● **Stated task A**
Revise the Sierra Leone education text from "The Sierra Leone" through "to control schools.", with "control schools" replaced by "comparison schools".
● **Stated task B**
According to the Sierra Leone education text, how many organisations delivered programmes in schools under SLEIC?
● **Stated task C**
Continue the text on Outcomes Based Financing in Sierra Leone from the point where it stops.

-- Page start --

The Sierra Leone Education Innovation Challenge (SLEIC) was a three year outcomes contract, managed by the Education Outcomes Fund (EOF) and Sierra Leone’s Ministry of Basic and Secondary School Education (MBSSE). Five organisations, of which Save the Children was one, delivered programmes in schools, with payments being based on the extent to which learning outcomes improved as compared to control schools.
In previous blogs we have spoken about our results, and our reflections on design and implementation factors which influenced our results. In this blog we take a step back to look at what we learned about Outcomes Based Financing more broadly.
As an organisation, Save the Children has been interested in exploring whether OBF represents an opportunity to improve programme impact and ways of working. While there are concerns about whether payment by outcomes could drive narrowed focus and avoidance of more complex, harder to measure outcomes we were eager to engage and learn. Building on the ambitions set out by EOF we created our own expanded framework for our expectations of what OBF could do for us. At the level of individual programmes, we hope that OBF could lead to 1) more flexible, impact driven programming, 2) more credible evidence of what works, 3) improved organisational ways of working, and 4) systemic change through institutionalisation and scaling of cost-effective, evidence-based interventions. Beyond individual programmes (and therefore out of scope for our reflections on SLEIC) we hoped that OBF could lead to the opening of new funding streams in education, through increased evidence and credibility for our work.

-- Page end --
-- Stored rows start --

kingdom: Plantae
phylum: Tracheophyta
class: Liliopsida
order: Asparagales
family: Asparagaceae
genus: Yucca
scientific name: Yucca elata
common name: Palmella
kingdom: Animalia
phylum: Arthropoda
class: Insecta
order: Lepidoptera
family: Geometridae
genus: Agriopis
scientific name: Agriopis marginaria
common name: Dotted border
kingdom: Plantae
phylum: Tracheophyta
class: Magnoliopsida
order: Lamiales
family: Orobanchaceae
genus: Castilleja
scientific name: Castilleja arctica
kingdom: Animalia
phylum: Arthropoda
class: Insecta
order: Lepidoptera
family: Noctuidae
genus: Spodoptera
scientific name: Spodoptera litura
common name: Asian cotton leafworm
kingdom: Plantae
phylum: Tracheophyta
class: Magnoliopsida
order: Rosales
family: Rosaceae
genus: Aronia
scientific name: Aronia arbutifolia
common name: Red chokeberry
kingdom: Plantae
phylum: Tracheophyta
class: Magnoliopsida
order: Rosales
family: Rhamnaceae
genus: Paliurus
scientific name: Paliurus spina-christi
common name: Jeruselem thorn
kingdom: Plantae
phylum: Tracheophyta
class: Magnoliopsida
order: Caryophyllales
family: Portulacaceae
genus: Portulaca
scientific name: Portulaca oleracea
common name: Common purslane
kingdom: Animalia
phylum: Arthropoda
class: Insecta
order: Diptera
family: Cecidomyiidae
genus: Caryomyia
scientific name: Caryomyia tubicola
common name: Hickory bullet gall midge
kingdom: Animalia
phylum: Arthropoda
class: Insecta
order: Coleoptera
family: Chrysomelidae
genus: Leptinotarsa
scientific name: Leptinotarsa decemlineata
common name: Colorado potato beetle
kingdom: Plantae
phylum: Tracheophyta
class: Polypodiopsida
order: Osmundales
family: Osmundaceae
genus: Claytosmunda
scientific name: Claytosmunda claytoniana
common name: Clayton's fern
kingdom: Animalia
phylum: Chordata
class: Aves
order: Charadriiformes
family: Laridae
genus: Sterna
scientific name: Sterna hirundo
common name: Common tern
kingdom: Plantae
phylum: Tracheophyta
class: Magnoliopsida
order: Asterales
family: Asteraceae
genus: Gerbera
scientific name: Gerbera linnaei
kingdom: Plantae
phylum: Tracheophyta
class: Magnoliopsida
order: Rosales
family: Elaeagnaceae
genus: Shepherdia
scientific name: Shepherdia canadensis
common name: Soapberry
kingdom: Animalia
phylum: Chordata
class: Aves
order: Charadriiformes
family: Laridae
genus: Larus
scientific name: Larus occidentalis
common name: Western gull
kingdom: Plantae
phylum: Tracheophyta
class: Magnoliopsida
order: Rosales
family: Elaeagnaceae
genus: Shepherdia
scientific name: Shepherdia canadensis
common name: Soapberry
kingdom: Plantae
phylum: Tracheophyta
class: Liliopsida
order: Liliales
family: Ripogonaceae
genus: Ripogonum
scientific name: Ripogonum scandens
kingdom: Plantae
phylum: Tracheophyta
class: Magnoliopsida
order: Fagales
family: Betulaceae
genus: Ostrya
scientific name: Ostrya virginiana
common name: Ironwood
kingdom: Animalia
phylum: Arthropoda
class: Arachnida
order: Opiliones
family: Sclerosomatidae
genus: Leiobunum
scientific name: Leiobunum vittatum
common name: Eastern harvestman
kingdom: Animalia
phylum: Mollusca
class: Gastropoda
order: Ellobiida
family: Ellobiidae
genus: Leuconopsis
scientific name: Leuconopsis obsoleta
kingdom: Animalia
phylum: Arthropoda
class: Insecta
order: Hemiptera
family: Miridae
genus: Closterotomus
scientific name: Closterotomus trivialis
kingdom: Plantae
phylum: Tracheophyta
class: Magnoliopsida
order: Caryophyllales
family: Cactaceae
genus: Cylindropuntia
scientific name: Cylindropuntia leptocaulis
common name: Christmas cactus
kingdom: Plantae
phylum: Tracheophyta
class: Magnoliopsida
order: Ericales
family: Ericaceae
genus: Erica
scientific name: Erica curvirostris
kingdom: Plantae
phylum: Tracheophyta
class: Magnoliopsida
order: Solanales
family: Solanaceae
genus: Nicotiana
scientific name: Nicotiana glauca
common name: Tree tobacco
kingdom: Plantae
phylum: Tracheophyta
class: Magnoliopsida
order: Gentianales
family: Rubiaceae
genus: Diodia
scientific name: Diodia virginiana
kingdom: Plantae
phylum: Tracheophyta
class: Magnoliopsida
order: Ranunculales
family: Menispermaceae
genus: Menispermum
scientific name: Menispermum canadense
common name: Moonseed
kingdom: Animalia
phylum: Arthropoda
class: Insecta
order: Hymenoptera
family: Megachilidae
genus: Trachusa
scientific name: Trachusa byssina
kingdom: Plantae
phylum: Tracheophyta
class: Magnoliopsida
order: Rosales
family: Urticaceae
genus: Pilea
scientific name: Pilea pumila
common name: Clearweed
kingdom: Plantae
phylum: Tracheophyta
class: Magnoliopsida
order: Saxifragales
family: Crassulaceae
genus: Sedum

-- Stored rows end --

● **Reply A**
The Sierra Leone Education Innovation Challenge (SLEIC) was a three year outcomes contract, managed by the Education Outcomes Fund (EOF) and Sierra Leone’s Ministry of Basic and Secondary School Education (MBSSE). Five organisations, of which Save the Children was one, delivered programmes in schools, with payments being based on the extent to which learning outcomes improved as compared to comparison schools.

● **Reply B**
Five organisations.

● **Reply C**
Figure 1 - Our Learning Framework
The rest of this blog reflects on whether we saw these shifts. It summarises our more detailed working paper, available here for those looking for more detail.
Ambition 1: OBF will lead to improved data-driven performance management, increased outcomes-oriented mindsets, and shifts in organisational ways of working
Looking at our own analysis, we would say this is partially true. Internally we recognised that the OBF mechanism pushed new ways of thinking, and while we were slow to develop the mindset, as a team we felt that by the end of the programme we were more focused on outcomes than we considered to be "business as usual" for us. This was not without its downsides. It highlighted a need for us to work on learning culture as an organisation, ensuring that accountability for outcomes doesn't lead to teams feeling that they will be blamed if outcomes are not achieved.
In terms of data driven performance management, over time we developed systems and mindsets, but we can only say this was partially achieved. While structures for making decisions based on data, and the systems for collecting data were in place, we never arrived at a point where the data was available in the right form at the right time for decision making. Much of the deep analysis of monitoring data was only done retrospectively at the end of the programme (see learning report).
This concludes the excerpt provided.